Nearly 30 Democratic Senators signed a letter to HUD Secretary Ben Carson expressing concerns regarding the restoration of resources related to protecting LGBTQ people from housing discrimination from the department’s website. The letter discusses the removal of six tools designed to help housing providers comply with nondiscrimination rules protecting members of the LGBTQ community. These include a proposed policy that would require HUD-funded emergency shelters to hang a poster alerting residents of their right to be free from anti-LGBTQ discrimination and a guide instructing HUD grantees on how to ensure equal access for transgender people.

“These changes are concerning given the unique housing challenges facing LGBTQ people across the America,” the letter states. “For example, LGBTQ youth represent 40 percent of all youth experiencing homelessness, meaning that efforts to undermine LGBTQ protections have a disproportionate impact on some of the most vulnerable young people in the country. Among adults, nearly 1 in 3 transgender people report having experienced homelessness at some point in their lives, yet a study found only 30% of shelters were willing to properly accommodate transgender women.”

The senators ask Dr. Carson to review these actions and to act promptly to restore resources that guide housing providers on how to fulfill their nondiscrimination requirements.

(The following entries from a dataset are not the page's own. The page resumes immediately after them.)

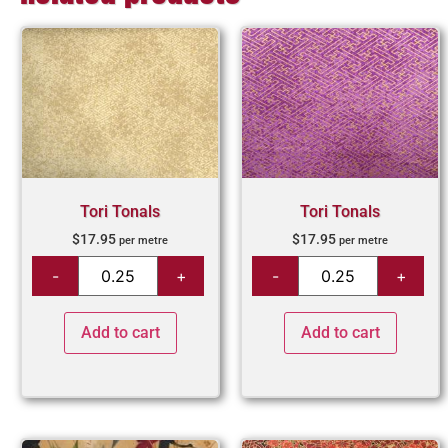
Tori Tonals
Tori Tonals
$
17.95
$
17.95
per metre
per metre
Add to cart
Add to cart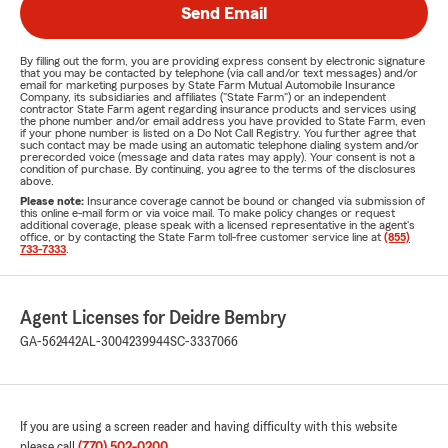
Send Email
By filling out the form, you are providing express consent by electronic signature
that you may be contacted by telephone (via call and/or text messages) and/or
email for marketing purposes by State Farm Mutual Automobile Insurance
Company, its subsidiaries and affiliates ("State Farm") or an independent
contractor State Farm agent regarding insurance products and services using
the phone number and/or email address you have provided to State Farm, even
if your phone number is listed on a Do Not Call Registry. You further agree that
such contact may be made using an automatic telephone dialing system and/or
prerecorded voice (message and data rates may apply). Your consent is not a
condition of purchase. By continuing, you agree to the terms of the disclosures
above.
Please note:
Insurance coverage cannot be bound or changed via submission of
this online e-mail form or via voice mail. To make policy changes or request
additional coverage, please speak with a licensed representative in the agent's
office, or by contacting the State Farm toll-free customer service line at
(855)
733-7333
.
Agent Licenses for Deidre Bembry
GA-562442
AL-3004239944
SC-3337066
If you are using a screen reader and having difficulty with this website
please call
(770) 502-0200
.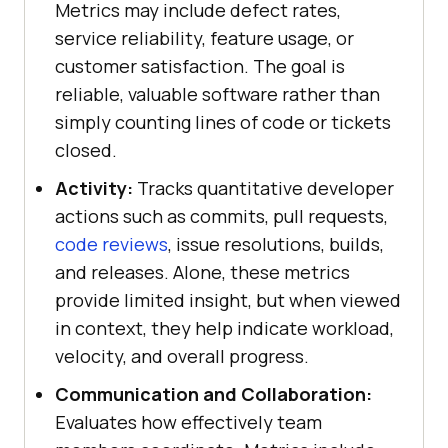
Metrics may include defect rates,
service reliability, feature usage, or
customer satisfaction. The goal is
reliable, valuable software rather than
simply counting lines of code or tickets
closed.
Activity:
Tracks quantitative developer
actions such as commits, pull requests,
code reviews
, issue resolutions, builds,
and releases. Alone, these metrics
provide limited insight, but when viewed
in context, they help indicate workload,
velocity, and overall progress.
Communication and Collaboration:
Evaluates how effectively team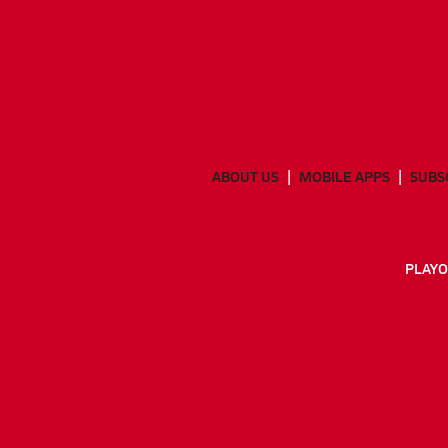
ABOUT US
MOBILE APPS
SUBS
PLAYO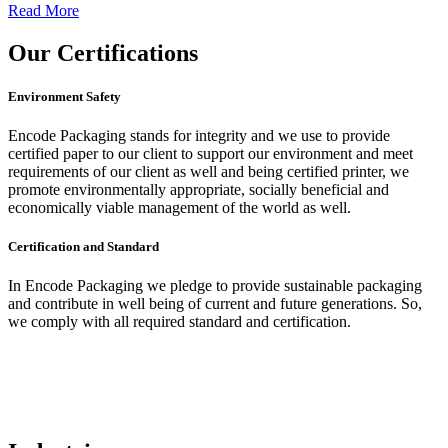
Read More
Our
Certifications
Environment Safety
Encode Packaging stands for integrity and we use to provide
certified paper to our client to support our environment and meet
requirements of our client as well and being certified printer, we
promote environmentally appropriate, socially beneficial and
economically viable management of the world as well.
Certification and Standard
In Encode Packaging
we pledge to provide sustainable packaging
and contribute in well being of current and future generations. So,
we comply with all required standard and certification.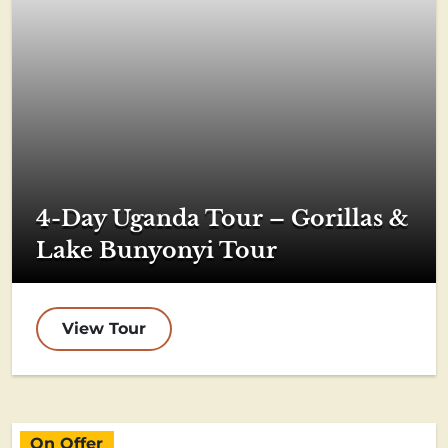
4-Day Uganda Tour – Gorillas &
Lake Bunyonyi Tour
View Tour
On Offer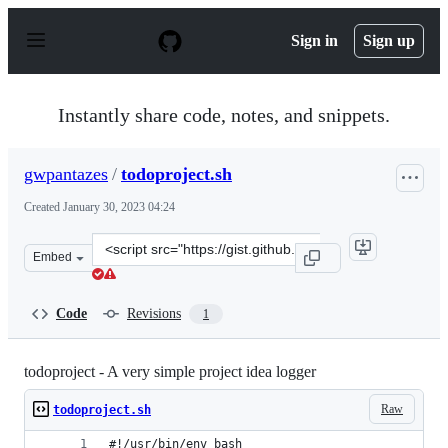
S
k
Sign in
Sign up
i
p
t
o
Instantly share code, notes, and snippets.
c
o
n
gwpantazes
/
todoproject.sh
t
e
Created
January 30, 2023 04:24
n
t
Clone
Embed
this
repository
at
Code
Revisions
1
&lt;script
src=&quot;https://gist.github.com/gwpantazes/0e0fea749
todoproject - A very simple project idea logger
Raw
todoproject.sh
#!/usr/bin/env bash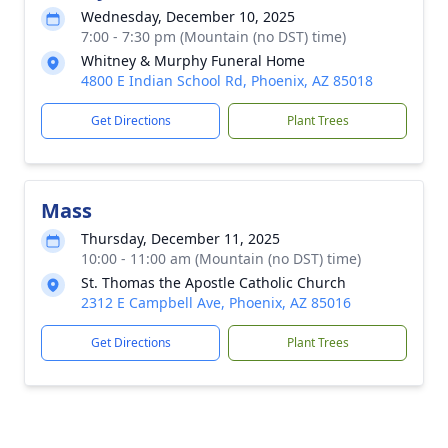
Wednesday, December 10, 2025
7:00 - 7:30 pm (Mountain (no DST) time)
Whitney & Murphy Funeral Home
4800 E Indian School Rd, Phoenix, AZ 85018
Get Directions
Plant Trees
Mass
Thursday, December 11, 2025
10:00 - 11:00 am (Mountain (no DST) time)
St. Thomas the Apostle Catholic Church
2312 E Campbell Ave, Phoenix, AZ 85016
Get Directions
Plant Trees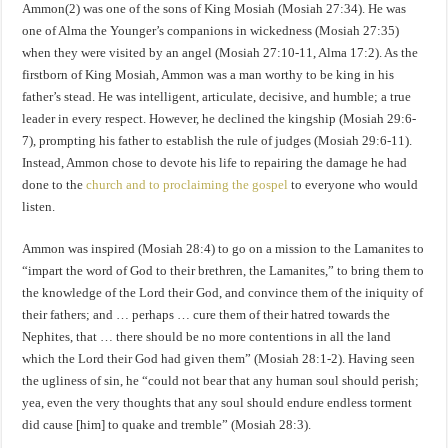
Ammon(2) was one of the sons of King Mosiah (Mosiah 27:34). He was
one of Alma the Younger’s companions in wickedness (Mosiah 27:35)
when they were visited by an angel (Mosiah 27:10-11, Alma 17:2). As the
firstborn of King Mosiah, Ammon was a man worthy to be king in his
father’s stead. He was intelligent, articulate, decisive, and humble; a true
leader in every respect. However, he declined the kingship (Mosiah 29:6-
7), prompting his father to establish the rule of judges (Mosiah 29:6-11).
Instead, Ammon chose to devote his life to repairing the damage he had
done to the
church and to proclaiming the gospel
to everyone who would
listen.
Ammon was inspired (Mosiah 28:4) to go on a mission to the Lamanites to
“impart the word of God to their brethren, the Lamanites,” to bring them to
the knowledge of the Lord their God, and convince them of the iniquity of
their fathers; and … perhaps … cure them of their hatred towards the
Nephites, that … there should be no more contentions in all the land
which the Lord their God had given them” (Mosiah 28:1-2). Having seen
the ugliness of sin, he “could not bear that any human soul should perish;
yea, even the very thoughts that any soul should endure endless torment
did cause [him] to quake and tremble” (Mosiah 28:3).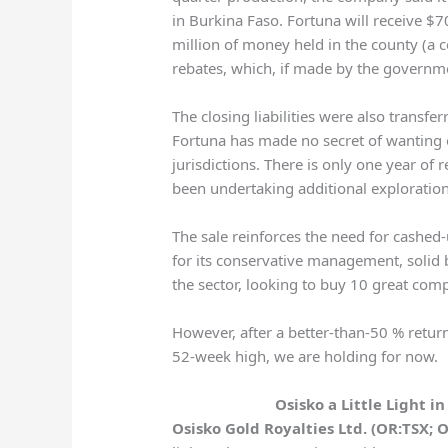
in Burkina Faso. Fortuna will receive $70
million of money held in the county (a c
rebates, which, if made by the governme
The closing liabilities were also transfer
Fortuna has made no secret of wanting o
jurisdictions. There is only one year of 
been undertaking additional exploration
The sale reinforces the need for cashed-
for its conservative management, solid b
the sector, looking to buy 10 great comp
However, after a better-than-50 % retur
52-week high, we are holding for now.
Osisko a Little Light i
Osisko Gold Royalties Ltd. (OR:TSX; 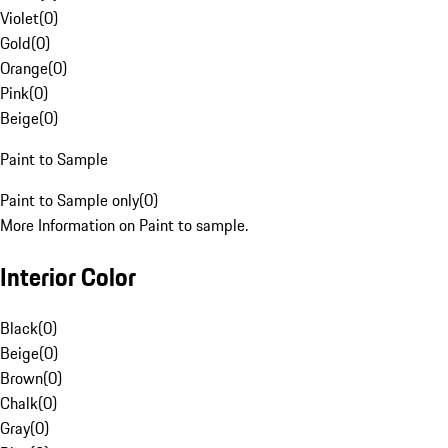
Violet
(
0
)
Gold
(
0
)
Orange
(
0
)
Pink
(
0
)
Beige
(
0
)
Paint to Sample
Paint to Sample only
(
0
)
More Information on Paint to sample.
Interior Color
Black
(
0
)
Beige
(
0
)
Brown
(
0
)
Chalk
(
0
)
Gray
(
0
)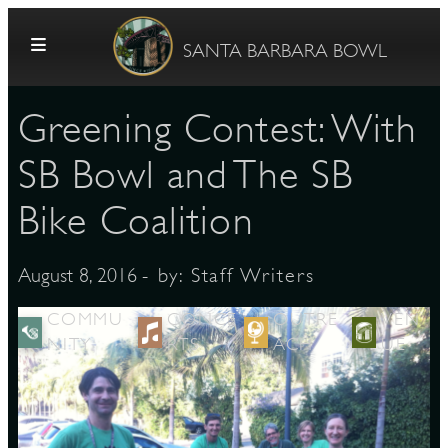
Skip to content
SANTA BARBARA BOWL
Greening Contest: With
SB Bowl and The SB
Bike Coalition
G
- by:
Staff Writers
August 8, 2016
COMMU
CONCE
OUTRE
VEN
NITY
RTS
ACH
UE
E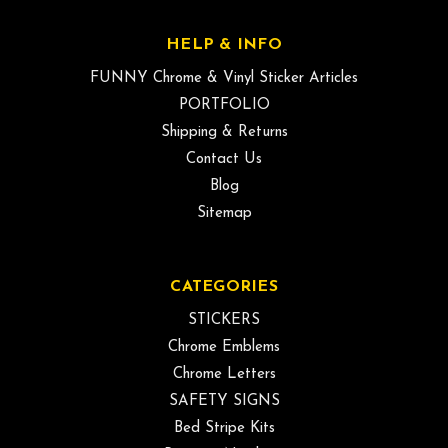
HELP & INFO
FUNNY Chrome & Vinyl Sticker Articles
PORTFOLIO
Shipping & Returns
Contact Us
Blog
Sitemap
CATEGORIES
STICKERS
Chrome Emblems
Chrome Letters
SAFETY SIGNS
Bed Stripe Kits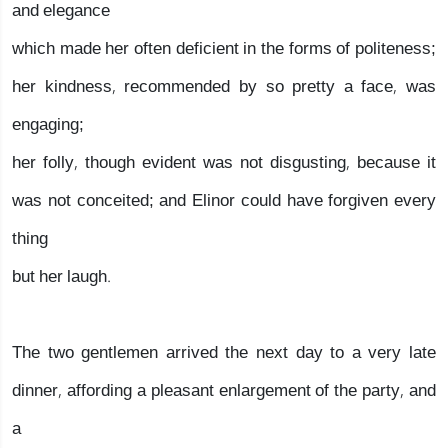
and elegance
which made her often deficient in the forms of politeness;
her kindness, recommended by so pretty a face, was
engaging;
her folly, though evident was not disgusting, because it
was not conceited; and Elinor could have forgiven every
thing
but her laugh.
The two gentlemen arrived the next day to a very late
dinner, affording a pleasant enlargement of the party, and
a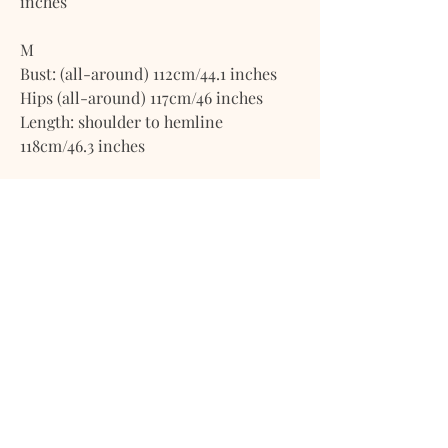
inches
M
Bust: (all-around) 112cm/44.1 inches
Hips (all-around) 117cm/46 inches
Length: shoulder to hemline
118cm/46.3 inches
L
Bust: (all-around) 119cm/47 inches
Hips (all-around) 124cm/49 inches
Length: shoulder to hemline
120cm/47.2 inches
XL
Bust: (all-around) 128cm/50.3 inches
Hips: (all-around) 133cm/52.5 inches
Length: shoulder to hemline 122cm/48
inches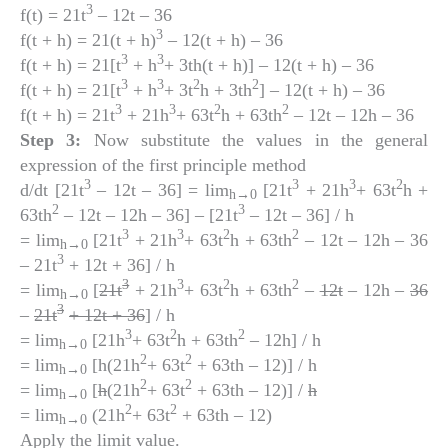
3
f(t) = 21t
– 12t – 36
3
f(t + h) = 21(t + h)
– 12(t + h) – 36
3
3
f(t + h) = 21[t
+ h
+ 3th(t + h)] – 12(t + h) – 36
3
3
2
2
f(t + h) = 21[t
+ h
+ 3t
h + 3th
] – 12(t + h) – 36
3
3
2
2
f(t + h) = 21t
+ 21h
+ 63t
h + 63th
– 12t – 12h – 36
Step 3:
Now substitute the values in the general
expression of the first principle method
3
3
3
2
d/dt [21t
– 12t – 36] = lim
[21t
+ 21h
+ 63t
h +
h
→0
2
3
63th
– 12t – 12h – 36] – [21t
– 12t – 36] / h
3
3
2
2
= lim
[21t
+ 21h
+ 63t
h + 63th
– 12t – 12h – 36
h
→0
3
– 21t
+ 12t + 36] / h
3
3
2
2
= lim
[
21t
+ 21h
+ 63t
h + 63th
–
12t
– 12h –
36
h
→0
3
–
21t
+ 12t + 36
] / h
3
2
2
= lim
[21h
+ 63t
h + 63th
– 12h] / h
h
→0
2
2
= lim
[h(21h
+ 63t
+ 63th – 12)] / h
h
→0
2
2
= lim
[
h
(21h
+ 63t
+ 63th – 12)] /
h
h
→0
2
2
= lim
(21h
+ 63t
+ 63th – 12)
h
→0
Apply the limit value.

A recent study from the Urban Institute found that transgender individuals and male homosexual couples face discrimination from housing providers. The study paired homosexual individuals with heterosexual individuals who were similar in age, ethnicity, race, and income. The study measured the difference in treatment between the homosexual and heterosexual individuals, finding that gay men were almost two percent less likely to be told of available units and, on average, received an annual net cost quote $272 higher than that for their heterosexual counterparts. Similar disparities exhibited for both homosexual women and transexual individuals, who were both more likely to face discrimination than male homosexuals.